Wait, did you say Fx13? The ESR is an important release for us: it guarantees the ground doesn't shift under our feet more than necessary and we get a certain degree of security patches. While Mozilla will discourage the ESR for regular users, there is nothing that says we can't build on it, and the ESR will be supported for at least 6 months, probably longer. So here's how the scenarios will play out. If we can hang on and make the jump until Fx13 (assuming that is the ESR basis), then we will be on a stable platform with security updates that we can continue to build on. If we develop past the ESR, and we are unable to maintain it, we could be marooned on a Firefox branch that has no updates (and has the requisite bugs from that release to boot). Nothing says that past the 10.5 cutoff date that we will still be able to keep the browser afloat.

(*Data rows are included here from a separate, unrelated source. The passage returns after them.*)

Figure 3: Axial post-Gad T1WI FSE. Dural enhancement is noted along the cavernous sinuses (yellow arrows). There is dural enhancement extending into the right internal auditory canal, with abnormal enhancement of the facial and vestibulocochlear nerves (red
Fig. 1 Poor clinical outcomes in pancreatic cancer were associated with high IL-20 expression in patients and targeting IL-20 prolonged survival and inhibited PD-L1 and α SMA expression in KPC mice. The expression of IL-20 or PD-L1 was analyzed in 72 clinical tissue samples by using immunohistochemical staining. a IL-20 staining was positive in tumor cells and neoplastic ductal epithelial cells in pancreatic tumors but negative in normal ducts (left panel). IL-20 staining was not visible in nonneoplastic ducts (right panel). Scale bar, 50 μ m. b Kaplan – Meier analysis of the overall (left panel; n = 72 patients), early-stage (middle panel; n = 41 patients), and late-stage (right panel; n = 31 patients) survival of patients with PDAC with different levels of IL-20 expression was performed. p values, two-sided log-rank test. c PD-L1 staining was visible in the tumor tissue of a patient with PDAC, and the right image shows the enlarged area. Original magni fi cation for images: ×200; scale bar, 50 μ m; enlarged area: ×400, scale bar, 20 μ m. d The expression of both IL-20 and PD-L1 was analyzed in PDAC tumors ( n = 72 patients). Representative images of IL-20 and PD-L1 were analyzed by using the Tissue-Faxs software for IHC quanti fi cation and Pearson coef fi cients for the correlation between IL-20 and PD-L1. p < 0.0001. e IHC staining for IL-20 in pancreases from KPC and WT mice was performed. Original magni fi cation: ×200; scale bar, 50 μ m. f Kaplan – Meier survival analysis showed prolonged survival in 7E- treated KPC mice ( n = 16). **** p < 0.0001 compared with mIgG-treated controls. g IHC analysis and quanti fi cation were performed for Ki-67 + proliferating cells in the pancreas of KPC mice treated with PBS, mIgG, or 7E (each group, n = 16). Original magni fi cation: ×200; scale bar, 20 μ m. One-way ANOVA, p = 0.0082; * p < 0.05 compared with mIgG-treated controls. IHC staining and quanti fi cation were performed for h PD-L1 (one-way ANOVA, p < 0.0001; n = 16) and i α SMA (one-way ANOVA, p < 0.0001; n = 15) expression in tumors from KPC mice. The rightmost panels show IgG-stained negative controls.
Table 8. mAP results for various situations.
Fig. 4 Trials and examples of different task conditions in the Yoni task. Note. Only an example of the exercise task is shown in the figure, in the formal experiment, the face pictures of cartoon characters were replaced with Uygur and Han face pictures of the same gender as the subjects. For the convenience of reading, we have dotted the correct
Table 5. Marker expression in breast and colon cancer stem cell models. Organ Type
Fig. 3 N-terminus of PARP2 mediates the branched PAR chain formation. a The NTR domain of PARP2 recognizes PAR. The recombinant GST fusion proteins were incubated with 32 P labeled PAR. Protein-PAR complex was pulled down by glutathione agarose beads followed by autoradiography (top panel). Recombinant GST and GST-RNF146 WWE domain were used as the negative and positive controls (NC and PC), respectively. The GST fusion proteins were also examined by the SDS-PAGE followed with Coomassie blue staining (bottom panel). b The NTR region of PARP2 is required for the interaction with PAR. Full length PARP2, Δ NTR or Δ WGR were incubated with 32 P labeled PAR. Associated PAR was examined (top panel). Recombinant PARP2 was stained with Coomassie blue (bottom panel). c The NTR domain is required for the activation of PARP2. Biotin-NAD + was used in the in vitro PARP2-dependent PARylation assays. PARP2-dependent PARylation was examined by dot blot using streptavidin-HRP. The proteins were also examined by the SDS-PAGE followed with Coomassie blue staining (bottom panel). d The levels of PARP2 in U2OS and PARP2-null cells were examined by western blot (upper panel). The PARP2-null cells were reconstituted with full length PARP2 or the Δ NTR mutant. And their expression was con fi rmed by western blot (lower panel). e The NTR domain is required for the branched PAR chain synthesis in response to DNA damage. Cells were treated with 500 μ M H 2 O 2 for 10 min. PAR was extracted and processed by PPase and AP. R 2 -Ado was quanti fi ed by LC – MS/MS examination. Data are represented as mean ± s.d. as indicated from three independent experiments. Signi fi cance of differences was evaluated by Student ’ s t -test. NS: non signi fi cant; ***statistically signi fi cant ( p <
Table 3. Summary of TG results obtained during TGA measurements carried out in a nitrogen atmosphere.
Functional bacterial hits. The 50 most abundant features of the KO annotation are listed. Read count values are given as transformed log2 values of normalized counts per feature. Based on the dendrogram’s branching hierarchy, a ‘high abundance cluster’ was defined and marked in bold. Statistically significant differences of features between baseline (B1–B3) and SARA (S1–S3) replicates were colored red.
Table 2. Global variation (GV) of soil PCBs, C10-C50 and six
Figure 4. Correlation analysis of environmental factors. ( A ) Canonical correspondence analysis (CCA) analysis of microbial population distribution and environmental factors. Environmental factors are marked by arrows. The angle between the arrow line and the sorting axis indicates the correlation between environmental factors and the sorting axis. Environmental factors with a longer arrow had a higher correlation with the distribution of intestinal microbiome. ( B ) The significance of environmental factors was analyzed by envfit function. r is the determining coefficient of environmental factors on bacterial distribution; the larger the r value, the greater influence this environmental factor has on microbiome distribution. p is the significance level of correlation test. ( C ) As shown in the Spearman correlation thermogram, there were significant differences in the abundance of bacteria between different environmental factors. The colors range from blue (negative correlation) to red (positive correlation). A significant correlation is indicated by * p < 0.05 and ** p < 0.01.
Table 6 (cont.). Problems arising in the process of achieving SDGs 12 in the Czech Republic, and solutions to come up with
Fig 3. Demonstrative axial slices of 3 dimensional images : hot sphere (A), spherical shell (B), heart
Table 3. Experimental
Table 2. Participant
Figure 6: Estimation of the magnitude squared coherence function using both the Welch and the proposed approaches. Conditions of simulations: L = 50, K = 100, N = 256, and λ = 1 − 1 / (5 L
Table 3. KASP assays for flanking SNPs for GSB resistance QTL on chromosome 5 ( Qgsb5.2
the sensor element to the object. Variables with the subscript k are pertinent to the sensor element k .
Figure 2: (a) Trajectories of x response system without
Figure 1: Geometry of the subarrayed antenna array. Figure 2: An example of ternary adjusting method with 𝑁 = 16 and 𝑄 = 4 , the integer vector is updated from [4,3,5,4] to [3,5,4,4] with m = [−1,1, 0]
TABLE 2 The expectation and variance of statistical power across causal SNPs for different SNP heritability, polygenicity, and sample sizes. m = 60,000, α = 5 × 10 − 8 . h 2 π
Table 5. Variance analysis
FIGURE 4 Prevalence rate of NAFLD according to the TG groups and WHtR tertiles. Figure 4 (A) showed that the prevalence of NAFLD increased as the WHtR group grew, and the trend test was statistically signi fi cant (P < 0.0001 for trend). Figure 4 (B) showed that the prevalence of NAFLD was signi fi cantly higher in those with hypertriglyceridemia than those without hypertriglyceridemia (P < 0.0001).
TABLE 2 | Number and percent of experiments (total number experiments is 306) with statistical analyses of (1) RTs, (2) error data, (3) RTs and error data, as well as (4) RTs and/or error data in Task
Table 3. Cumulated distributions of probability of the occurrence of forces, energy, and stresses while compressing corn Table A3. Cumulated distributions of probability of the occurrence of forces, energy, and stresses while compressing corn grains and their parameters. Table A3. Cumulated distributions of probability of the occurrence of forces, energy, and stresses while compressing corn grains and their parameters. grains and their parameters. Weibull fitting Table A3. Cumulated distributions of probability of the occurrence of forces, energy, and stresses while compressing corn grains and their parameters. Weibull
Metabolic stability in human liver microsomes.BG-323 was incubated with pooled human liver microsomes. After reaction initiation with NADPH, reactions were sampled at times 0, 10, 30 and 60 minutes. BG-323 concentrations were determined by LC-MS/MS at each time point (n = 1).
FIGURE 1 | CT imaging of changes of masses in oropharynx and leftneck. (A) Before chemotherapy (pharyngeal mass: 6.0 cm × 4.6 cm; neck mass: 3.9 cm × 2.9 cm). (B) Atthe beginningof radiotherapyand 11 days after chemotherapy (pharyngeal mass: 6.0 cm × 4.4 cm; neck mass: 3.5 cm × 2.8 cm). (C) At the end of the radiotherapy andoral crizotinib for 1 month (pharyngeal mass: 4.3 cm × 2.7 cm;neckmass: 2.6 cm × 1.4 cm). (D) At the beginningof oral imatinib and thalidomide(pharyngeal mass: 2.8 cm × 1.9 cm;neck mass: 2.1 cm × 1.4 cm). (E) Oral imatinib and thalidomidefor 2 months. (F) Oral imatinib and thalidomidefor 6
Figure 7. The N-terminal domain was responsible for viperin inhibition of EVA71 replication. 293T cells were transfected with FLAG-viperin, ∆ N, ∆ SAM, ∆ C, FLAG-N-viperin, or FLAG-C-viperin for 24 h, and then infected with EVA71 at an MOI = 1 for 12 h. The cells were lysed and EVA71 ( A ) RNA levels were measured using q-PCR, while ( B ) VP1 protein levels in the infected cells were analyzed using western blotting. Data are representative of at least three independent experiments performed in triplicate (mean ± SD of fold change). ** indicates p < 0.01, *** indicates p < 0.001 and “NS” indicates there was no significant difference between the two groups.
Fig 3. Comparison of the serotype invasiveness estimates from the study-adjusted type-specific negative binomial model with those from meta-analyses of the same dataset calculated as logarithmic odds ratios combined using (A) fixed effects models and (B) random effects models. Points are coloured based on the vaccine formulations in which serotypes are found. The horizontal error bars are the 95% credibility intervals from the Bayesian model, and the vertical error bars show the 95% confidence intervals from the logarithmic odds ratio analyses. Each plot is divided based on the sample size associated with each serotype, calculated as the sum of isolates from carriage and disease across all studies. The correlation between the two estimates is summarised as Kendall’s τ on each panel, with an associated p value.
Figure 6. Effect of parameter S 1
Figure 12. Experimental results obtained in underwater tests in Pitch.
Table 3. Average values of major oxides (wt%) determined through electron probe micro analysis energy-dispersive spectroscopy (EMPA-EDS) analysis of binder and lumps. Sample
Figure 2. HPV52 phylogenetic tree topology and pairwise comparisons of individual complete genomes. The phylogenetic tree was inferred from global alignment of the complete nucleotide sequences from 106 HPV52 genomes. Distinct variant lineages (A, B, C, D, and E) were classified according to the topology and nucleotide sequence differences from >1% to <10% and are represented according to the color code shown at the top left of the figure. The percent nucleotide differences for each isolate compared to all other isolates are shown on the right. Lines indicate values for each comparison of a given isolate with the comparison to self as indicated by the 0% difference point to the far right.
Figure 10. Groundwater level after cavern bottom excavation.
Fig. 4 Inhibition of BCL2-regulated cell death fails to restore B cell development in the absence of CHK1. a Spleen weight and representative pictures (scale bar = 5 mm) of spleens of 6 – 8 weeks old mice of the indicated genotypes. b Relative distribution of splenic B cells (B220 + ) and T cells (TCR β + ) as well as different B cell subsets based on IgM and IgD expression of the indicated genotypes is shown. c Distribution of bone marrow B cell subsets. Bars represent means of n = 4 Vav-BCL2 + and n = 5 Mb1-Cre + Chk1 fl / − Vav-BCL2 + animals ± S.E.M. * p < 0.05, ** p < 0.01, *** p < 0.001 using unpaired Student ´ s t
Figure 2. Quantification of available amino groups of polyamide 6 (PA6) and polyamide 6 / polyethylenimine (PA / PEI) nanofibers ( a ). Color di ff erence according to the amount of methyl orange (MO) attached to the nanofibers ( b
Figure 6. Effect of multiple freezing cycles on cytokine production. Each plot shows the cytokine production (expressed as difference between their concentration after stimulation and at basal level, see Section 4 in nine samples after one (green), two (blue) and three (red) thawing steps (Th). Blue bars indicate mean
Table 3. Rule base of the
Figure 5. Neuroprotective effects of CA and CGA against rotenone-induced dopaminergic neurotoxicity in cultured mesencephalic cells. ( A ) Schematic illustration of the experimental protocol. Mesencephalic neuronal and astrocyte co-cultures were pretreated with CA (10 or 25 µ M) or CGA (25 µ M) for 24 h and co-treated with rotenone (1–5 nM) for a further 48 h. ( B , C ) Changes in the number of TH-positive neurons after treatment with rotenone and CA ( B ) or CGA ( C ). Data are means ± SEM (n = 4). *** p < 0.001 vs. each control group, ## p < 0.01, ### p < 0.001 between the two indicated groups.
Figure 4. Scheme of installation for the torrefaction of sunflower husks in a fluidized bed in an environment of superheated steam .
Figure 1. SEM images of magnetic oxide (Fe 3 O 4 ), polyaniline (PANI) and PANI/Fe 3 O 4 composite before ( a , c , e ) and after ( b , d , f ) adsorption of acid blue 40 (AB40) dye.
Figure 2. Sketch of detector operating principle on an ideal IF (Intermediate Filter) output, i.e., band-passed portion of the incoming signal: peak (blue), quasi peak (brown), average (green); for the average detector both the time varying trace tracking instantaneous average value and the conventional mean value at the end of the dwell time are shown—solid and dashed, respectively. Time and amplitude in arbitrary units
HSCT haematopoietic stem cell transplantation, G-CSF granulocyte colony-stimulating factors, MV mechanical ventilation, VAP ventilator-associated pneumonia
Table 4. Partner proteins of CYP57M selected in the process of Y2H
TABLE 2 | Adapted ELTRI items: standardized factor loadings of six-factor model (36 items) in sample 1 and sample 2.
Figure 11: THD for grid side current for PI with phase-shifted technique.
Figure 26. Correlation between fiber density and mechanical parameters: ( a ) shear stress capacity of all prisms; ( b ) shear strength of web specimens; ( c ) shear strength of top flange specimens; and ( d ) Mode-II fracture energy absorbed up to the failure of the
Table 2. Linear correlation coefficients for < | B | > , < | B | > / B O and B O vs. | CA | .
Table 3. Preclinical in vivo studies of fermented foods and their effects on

So the current plan is to do whatever it takes to get us to the ESR and then start making official releases based on that, while continuing to generate beta releases in parallel off mozilla-beta as we have been doing. If it looks like we'll make it to the ESR after that, then we keep going. If not, we fall back on the ESR, no harm done, and backport features to that as feature parity. When the ESR ends, we enter security parity. That's still a lot of life left, and did you notice that TenFourFox has already had its one year anniversary? Break out the champagne and cheese, man!
As usual the beta will break the QuickTime Enabler because the Add-On SDK team doesn't have the foresight to get a working SDK to coincide with it in the Add-On Builder. Because of the tardiness of this release, the QTE will simply be a maintenance update, and I will post it when it is available.